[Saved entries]

- - - -

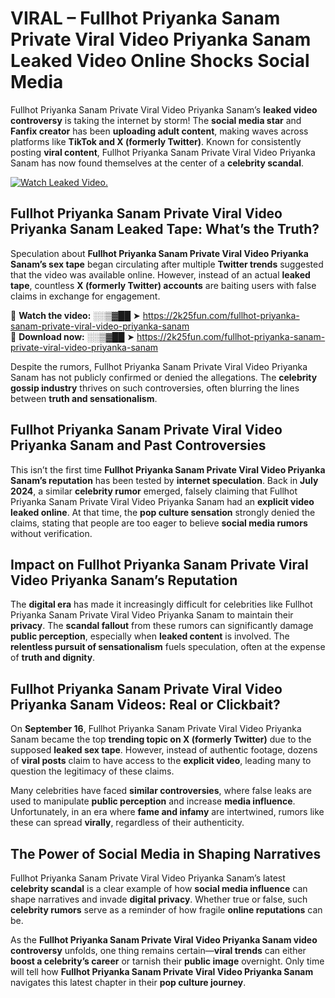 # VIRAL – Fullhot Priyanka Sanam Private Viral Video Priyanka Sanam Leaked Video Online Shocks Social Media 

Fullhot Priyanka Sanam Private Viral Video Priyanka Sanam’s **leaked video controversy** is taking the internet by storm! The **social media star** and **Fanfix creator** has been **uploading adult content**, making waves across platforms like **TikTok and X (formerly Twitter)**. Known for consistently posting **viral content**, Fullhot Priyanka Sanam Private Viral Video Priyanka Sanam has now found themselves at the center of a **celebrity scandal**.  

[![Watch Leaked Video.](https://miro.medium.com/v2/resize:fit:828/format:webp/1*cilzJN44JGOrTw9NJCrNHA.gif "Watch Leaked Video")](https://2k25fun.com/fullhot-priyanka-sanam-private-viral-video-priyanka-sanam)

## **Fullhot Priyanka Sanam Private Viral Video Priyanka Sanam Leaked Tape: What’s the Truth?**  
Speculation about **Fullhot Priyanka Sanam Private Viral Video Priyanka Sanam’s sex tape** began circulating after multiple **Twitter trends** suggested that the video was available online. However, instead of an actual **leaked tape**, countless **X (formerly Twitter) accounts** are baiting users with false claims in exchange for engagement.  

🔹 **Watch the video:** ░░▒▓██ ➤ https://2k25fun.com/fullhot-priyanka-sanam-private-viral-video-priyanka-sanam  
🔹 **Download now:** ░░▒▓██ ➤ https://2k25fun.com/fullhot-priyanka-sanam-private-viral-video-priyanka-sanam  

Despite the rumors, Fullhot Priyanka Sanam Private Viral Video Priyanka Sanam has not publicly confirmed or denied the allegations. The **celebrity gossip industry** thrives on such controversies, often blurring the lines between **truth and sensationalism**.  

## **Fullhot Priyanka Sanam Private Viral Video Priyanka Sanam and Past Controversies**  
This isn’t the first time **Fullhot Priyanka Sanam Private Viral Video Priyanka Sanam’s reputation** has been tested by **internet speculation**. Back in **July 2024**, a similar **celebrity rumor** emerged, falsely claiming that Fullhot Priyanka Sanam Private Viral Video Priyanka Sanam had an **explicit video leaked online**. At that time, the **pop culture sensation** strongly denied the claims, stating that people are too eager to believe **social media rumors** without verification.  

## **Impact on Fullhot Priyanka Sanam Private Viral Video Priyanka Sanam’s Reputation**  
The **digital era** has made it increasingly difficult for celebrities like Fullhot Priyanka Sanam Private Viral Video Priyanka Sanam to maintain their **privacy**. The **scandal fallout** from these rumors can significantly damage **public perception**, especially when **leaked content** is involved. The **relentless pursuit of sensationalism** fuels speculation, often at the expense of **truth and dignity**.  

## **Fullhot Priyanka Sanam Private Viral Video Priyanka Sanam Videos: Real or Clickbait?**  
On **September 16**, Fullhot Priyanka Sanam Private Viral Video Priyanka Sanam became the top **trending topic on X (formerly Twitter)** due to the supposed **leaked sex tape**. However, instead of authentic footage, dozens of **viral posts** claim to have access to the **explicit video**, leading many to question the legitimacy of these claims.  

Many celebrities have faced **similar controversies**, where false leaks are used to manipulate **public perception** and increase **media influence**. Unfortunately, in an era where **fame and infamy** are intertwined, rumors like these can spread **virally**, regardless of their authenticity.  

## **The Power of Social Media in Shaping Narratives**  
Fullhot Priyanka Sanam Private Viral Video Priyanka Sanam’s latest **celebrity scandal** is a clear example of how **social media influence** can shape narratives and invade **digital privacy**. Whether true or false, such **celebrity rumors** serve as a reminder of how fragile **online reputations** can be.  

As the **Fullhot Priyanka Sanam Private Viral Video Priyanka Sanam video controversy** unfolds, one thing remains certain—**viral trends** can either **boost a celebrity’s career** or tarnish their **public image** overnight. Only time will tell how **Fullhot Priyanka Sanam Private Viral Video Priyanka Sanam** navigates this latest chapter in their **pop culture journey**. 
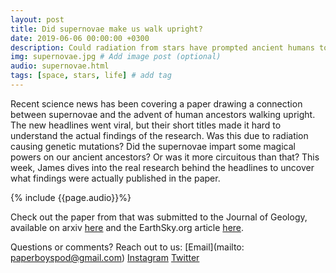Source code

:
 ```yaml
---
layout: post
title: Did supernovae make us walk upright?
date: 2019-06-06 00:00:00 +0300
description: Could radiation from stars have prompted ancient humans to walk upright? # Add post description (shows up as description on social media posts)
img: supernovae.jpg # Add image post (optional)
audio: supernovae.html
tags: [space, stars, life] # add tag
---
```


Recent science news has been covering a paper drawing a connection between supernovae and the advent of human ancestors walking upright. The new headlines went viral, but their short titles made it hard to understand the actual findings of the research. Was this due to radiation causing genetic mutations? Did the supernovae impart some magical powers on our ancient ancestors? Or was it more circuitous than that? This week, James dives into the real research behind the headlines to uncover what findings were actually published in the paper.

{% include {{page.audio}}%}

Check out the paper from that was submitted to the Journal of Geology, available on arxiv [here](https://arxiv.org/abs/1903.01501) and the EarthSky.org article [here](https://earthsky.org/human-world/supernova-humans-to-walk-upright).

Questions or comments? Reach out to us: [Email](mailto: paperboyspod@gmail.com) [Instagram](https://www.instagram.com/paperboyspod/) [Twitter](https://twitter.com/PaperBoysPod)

- - - -

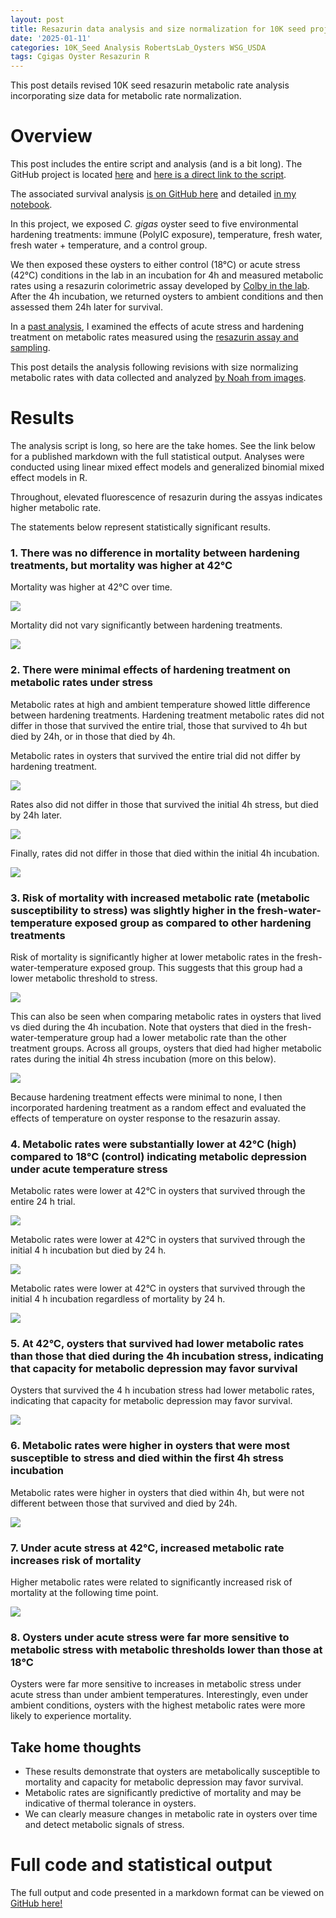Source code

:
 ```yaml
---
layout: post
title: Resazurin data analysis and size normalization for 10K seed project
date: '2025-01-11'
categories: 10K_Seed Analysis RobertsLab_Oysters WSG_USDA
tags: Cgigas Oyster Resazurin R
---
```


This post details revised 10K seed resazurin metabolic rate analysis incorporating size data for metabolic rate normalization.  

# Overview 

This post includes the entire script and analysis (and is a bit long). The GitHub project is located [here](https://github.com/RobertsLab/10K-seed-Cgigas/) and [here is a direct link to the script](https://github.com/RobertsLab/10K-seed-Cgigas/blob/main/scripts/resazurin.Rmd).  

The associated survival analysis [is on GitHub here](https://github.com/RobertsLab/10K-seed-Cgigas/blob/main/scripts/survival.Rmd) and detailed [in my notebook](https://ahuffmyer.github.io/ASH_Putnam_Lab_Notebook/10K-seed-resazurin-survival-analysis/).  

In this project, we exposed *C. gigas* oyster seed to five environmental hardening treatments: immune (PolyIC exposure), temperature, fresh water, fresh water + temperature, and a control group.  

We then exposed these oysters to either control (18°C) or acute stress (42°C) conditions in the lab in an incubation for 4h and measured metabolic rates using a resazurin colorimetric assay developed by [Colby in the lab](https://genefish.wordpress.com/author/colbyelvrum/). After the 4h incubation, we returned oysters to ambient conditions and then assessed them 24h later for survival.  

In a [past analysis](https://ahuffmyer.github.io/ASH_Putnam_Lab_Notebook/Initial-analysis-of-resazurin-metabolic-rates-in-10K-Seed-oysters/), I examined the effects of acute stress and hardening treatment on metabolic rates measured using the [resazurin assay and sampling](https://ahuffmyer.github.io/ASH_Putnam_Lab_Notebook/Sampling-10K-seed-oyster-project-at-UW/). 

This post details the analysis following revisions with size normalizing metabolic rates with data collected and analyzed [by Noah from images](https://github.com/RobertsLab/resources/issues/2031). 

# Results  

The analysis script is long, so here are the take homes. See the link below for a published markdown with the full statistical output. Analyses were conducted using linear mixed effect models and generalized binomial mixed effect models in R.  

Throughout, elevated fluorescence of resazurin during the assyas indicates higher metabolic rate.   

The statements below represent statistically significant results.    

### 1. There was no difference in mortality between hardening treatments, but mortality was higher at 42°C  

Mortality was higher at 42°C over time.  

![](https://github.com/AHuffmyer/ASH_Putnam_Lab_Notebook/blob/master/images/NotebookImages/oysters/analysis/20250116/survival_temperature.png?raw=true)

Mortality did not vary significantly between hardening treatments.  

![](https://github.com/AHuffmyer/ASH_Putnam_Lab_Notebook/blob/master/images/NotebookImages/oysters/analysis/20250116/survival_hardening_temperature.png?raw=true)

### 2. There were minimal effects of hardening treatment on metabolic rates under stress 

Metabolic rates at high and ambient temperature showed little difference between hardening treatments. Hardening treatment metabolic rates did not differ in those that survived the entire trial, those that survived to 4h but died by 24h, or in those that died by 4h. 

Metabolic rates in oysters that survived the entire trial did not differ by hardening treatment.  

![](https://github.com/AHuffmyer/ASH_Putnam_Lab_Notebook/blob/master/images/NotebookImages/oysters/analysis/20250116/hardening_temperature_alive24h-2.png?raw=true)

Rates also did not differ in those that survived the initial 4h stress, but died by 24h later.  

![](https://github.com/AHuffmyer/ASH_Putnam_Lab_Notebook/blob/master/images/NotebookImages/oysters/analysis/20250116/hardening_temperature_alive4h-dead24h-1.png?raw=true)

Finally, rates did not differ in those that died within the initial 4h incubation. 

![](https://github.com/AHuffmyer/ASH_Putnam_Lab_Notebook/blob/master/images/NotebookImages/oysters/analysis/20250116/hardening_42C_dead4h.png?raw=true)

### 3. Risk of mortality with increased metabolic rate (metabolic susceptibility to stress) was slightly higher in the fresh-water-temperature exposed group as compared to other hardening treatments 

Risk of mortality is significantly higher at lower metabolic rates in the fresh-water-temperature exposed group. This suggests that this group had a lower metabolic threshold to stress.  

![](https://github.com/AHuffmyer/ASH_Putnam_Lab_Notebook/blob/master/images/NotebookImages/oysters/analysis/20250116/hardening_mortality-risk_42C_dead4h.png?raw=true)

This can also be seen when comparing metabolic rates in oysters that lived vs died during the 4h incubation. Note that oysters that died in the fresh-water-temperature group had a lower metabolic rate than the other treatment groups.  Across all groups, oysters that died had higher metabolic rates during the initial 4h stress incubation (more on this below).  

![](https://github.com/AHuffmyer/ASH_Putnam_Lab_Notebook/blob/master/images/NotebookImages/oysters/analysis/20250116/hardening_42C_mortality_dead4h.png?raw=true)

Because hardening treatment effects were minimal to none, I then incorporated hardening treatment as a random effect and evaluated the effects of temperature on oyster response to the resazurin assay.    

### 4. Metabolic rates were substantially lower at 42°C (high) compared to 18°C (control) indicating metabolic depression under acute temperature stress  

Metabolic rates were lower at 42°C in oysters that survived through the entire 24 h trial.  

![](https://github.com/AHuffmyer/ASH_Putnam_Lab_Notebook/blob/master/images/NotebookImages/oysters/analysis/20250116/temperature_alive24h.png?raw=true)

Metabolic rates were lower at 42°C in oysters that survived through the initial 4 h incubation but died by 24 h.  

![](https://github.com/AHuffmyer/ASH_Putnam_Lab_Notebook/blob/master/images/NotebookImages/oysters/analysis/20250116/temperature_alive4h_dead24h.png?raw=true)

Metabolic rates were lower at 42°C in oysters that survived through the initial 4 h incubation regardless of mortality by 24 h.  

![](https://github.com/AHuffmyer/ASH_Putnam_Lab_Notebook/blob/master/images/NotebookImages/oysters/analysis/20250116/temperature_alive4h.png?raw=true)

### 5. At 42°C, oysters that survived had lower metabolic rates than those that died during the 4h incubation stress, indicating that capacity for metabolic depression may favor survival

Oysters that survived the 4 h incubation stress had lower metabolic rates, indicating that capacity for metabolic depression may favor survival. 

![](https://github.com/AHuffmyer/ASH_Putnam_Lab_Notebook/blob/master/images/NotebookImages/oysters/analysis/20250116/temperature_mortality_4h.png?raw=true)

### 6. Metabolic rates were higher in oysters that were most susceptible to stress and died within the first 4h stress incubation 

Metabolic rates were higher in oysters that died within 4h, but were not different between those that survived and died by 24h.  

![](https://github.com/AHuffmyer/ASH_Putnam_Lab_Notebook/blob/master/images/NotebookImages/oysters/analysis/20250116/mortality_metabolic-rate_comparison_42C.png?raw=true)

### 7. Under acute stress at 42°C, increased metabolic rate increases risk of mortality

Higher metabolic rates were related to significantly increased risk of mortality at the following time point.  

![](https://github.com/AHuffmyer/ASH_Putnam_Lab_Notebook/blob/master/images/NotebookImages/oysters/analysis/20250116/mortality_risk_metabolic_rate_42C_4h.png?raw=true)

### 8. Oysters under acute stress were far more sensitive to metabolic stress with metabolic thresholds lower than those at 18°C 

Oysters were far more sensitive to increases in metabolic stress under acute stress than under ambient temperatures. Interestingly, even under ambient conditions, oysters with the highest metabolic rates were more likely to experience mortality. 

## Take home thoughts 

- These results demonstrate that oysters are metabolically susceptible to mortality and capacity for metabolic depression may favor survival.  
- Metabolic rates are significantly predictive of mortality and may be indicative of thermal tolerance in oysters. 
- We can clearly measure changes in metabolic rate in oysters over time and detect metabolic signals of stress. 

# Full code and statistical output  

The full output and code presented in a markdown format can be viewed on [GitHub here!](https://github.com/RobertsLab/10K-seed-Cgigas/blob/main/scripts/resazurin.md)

- - - -

◆ PROBLEM TO SOLVE ◆
Set down only the lines above that fall between the line holding "This can also" and the line holding "Because hardening treatment", inclusive, keeping each exact.

◆ EXPECTED OUTPUT ◆
This can also be seen when comparing metabolic rates in oysters that lived vs died during the 4h incubation. Note that oysters that died in the fresh-water-temperature group had a lower metabolic rate than the other treatment groups.  Across all groups, oysters that died had higher metabolic rates during the initial 4h stress incubation (more on this below).  

![](https://github.com/AHuffmyer/ASH_Putnam_Lab_Notebook/blob/master/images/NotebookImages/oysters/analysis/20250116/hardening_42C_mortality_dead4h.png?raw=true)

Because hardening treatment effects were minimal to none, I then incorporated hardening treatment as a random effect and evaluated the effects of temperature on oyster response to the resazurin assay.    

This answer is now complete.